Reduce dal riuscito horror cannibalistico Bones and all, del 2022, Luca Guadagnino torna ad occuparsi di una produzione internazionale con Challengers, nelle sale cinematografiche italiane a partire dal 24 Aprile 2024.
Un triangolo amoroso in salsa sportiva che guarda in maniera evidente a Bernardo Bertolucci (in particolar modo al suo The dreamers – I sognatori) nel tirare in ballo Zendaya – anche produttrice del film – nei panni dell’ex prodigio del tennis Tashi Duncan, sposata con il fuoriclasse reduce da una serie di sconfitte Art Donaldson alias Mike Faist, il quale si trova a dover affrontare sul campo l’ormai rovinato Patrick Zweig interpretato da Josh O’Connor, un tempo suo migliore amico e vecchio fidanzato della donna.

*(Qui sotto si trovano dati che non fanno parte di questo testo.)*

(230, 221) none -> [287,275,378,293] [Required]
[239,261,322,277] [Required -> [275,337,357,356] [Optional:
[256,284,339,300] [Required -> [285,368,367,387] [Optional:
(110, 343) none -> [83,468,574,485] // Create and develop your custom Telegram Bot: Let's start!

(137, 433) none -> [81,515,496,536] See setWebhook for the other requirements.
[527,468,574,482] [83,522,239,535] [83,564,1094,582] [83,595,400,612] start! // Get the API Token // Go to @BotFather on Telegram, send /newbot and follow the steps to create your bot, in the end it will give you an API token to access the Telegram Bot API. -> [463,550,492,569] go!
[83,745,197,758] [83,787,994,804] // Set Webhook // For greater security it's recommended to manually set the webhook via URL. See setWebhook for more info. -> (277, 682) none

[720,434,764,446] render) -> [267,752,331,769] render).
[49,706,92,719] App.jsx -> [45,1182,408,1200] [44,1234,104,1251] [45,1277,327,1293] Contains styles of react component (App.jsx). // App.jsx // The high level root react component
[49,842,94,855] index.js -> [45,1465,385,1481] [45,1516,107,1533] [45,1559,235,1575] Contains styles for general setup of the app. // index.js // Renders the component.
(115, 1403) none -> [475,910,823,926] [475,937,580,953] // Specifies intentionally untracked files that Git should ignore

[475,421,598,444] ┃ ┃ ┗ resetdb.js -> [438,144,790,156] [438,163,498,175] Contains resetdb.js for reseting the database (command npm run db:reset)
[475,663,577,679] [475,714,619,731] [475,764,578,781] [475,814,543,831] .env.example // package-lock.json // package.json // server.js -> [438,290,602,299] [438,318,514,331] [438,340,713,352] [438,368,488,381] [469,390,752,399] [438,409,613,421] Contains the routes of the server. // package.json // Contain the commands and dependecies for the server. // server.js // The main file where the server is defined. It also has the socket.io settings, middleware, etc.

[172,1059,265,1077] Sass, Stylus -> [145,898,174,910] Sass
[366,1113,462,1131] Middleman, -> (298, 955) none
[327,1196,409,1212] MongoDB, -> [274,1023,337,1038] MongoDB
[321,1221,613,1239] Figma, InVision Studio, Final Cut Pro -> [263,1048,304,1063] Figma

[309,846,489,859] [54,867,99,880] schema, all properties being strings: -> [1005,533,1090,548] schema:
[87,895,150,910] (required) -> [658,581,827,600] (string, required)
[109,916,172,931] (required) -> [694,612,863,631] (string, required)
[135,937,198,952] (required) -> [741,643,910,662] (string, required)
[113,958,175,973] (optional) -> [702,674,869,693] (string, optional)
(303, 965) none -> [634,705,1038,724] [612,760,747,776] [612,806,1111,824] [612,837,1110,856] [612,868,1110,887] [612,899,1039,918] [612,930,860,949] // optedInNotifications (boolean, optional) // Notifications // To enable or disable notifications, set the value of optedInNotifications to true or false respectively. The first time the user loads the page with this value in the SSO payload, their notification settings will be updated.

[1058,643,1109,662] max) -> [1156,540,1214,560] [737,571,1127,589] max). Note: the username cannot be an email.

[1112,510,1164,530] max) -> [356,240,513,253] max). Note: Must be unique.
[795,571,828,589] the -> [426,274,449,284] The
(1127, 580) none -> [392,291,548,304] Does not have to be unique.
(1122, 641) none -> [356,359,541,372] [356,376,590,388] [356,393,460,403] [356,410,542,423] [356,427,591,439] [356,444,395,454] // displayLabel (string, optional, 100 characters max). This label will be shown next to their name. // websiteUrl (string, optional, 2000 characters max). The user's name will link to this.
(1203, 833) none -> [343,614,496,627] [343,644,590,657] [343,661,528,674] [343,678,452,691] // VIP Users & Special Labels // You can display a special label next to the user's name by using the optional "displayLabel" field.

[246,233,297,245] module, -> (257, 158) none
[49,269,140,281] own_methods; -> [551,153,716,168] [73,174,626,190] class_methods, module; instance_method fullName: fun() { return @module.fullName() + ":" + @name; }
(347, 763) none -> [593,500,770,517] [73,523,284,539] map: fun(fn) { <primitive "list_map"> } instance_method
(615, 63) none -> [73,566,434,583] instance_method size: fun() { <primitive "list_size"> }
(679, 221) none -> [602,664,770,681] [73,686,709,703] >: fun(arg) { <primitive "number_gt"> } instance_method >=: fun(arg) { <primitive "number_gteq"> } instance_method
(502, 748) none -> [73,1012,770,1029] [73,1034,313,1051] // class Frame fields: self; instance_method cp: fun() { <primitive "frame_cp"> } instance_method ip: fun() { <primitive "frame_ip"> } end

Un’occasione che quest’ultima intende sfruttare per la redenzione del marito… man mano che, con un’apertura ambientata il 4 Agosto 2019, passato e presente vengono continuamente alternati al fine di lasciar emergere i retroscena della vicenda.
Uno stratagemma narrativo che tende più volte a confondere lo spettatore; mentre viene osservato che il tennis è una relazione e che i tre bravi protagonisti ce la mettono tutta nel sostenere un’operazione che non può fare a meno di lasciar emergere pruriti (omo)sessuali (o fluidi?) nello sguazzare in mezzo a racconti di masturbazioni adolescenziali, baci tra maschietti, sederini e membri in bella vista all’interno di uno spogliatoio… e la menzionata Zendaya che, invece, inspiegabilmente si accoppia sul letto rimanendo piuttosto coperta e addirittura con mutande indosso.
Sorvolando, dunque, su questo discutibile aspetto che testimonia comunque la presenza dell’autore di Chiamami col tuo nome dietro alla macchina da presa, Challengers appare scandito dal serrato montaggio di Marco Costa e offre il meglio proprio nelle sequenze delle partite, tecnicamente confezionate a dovere e con le palle da tennis furiosamente scaraventate verso una macchina da presa spesso in movimento.
Ma Guadagnino abusa sia per quanto riguarda una martellante colonna sonora decisamente invadente che in fatto di “sudatissimi” ralenti, concretizzando con Challengers l’ennesimo titolo per borghesi annoiati costruito su un’esile storiella che cerca di camuffarsi dietro al virtuosismo da schermo. Non riuscendo oltretutto ad evitare di risultare tirata un po’ troppo per le lunghe (siamo sulle due ore e dieci circa di durata).